*** MATERIAL FOR THIS EXERCISE ***

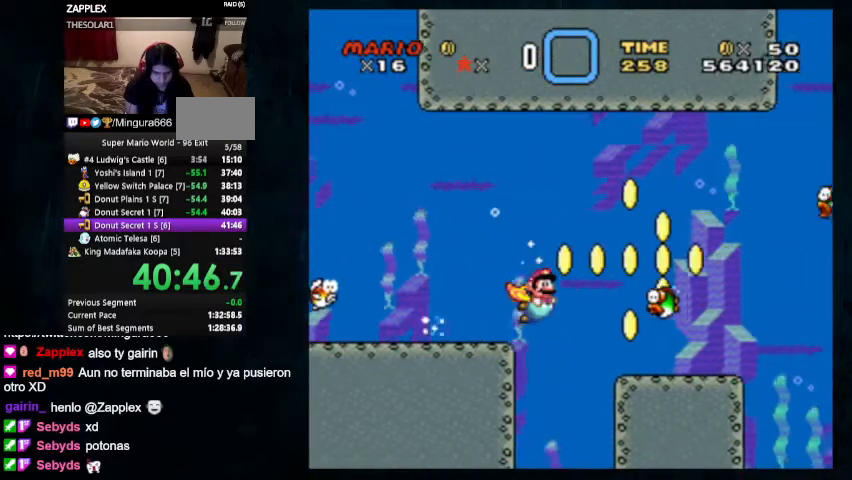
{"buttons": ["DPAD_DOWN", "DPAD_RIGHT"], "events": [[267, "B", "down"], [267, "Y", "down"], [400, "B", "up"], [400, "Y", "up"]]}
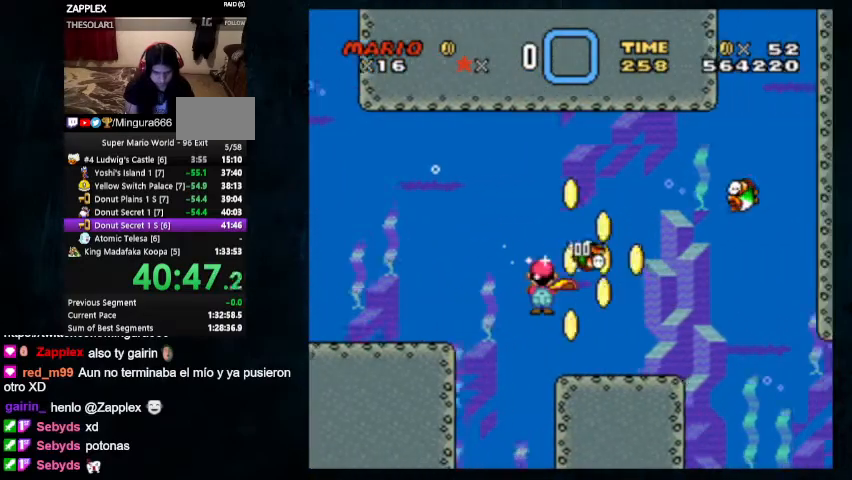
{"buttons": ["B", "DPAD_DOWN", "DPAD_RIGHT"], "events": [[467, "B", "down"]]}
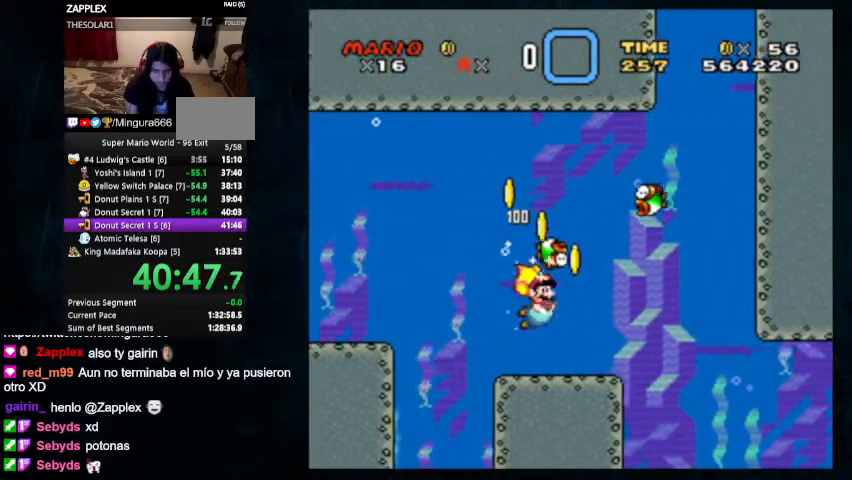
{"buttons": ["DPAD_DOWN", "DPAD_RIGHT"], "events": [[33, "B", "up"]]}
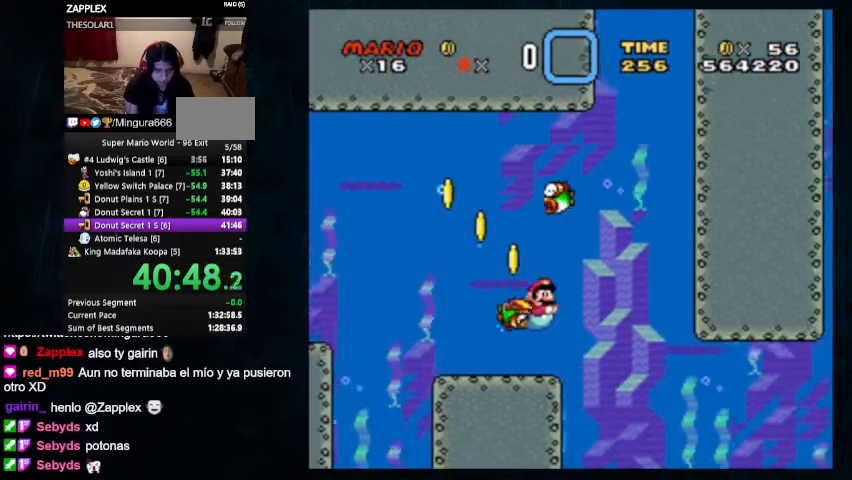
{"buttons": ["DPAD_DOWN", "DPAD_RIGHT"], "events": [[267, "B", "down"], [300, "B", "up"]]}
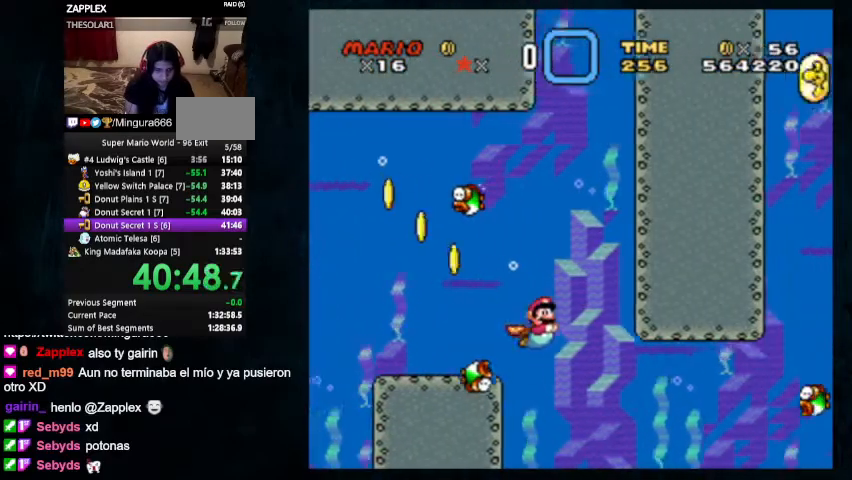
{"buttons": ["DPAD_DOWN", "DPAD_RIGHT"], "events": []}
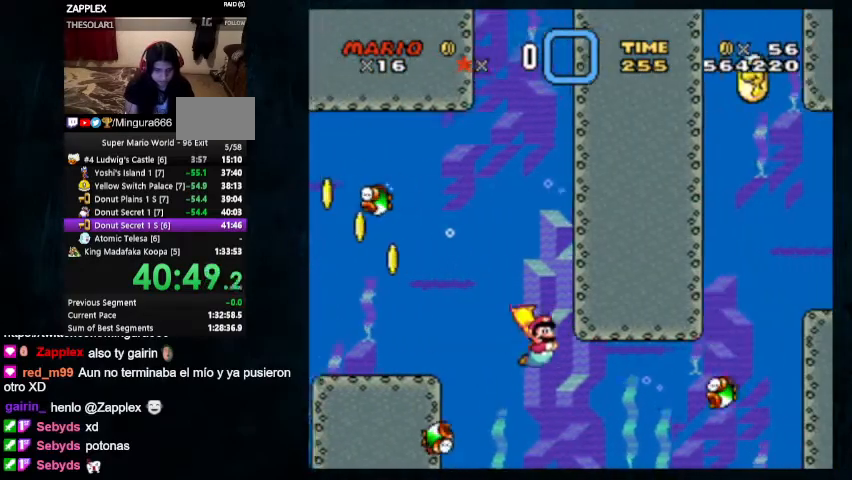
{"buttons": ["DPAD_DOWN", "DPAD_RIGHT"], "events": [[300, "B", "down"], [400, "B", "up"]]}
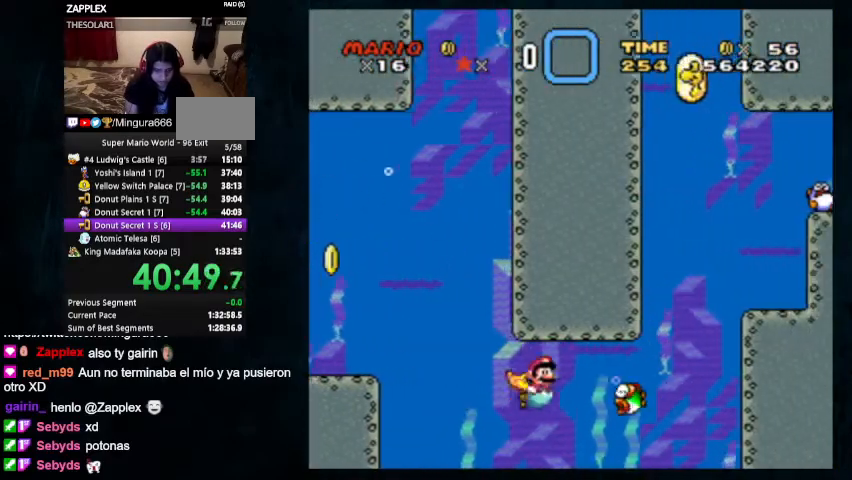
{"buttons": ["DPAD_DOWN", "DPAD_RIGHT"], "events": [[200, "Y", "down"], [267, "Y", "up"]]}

*** End of MATERIAL FOR THIS EXERCISE ***

* HOW TO COMPLETE THIS TASK
Leaving the pictures aside, transcribe the entire listing exactly.

* RESULT OF THIS TASK
{"buttons": ["DPAD_DOWN", "DPAD_RIGHT"], "events": [[267, "B", "down"], [267, "Y", "down"], [400, "B", "up"], [400, "Y", "up"]]}
{"buttons": ["B", "DPAD_DOWN", "DPAD_RIGHT"], "events": [[467, "B", "down"]]}
{"buttons": ["DPAD_DOWN", "DPAD_RIGHT"], "events": [[33, "B", "up"]]}
{"buttons": ["DPAD_DOWN", "DPAD_RIGHT"], "events": [[267, "B", "down"], [300, "B", "up"]]}
{"buttons": ["DPAD_DOWN", "DPAD_RIGHT"], "events": []}
{"buttons": ["DPAD_DOWN", "DPAD_RIGHT"], "events": [[300, "B", "down"], [400, "B", "up"]]}
{"buttons": ["DPAD_DOWN", "DPAD_RIGHT"], "events": [[200, "Y", "down"], [267, "Y", "up"]]}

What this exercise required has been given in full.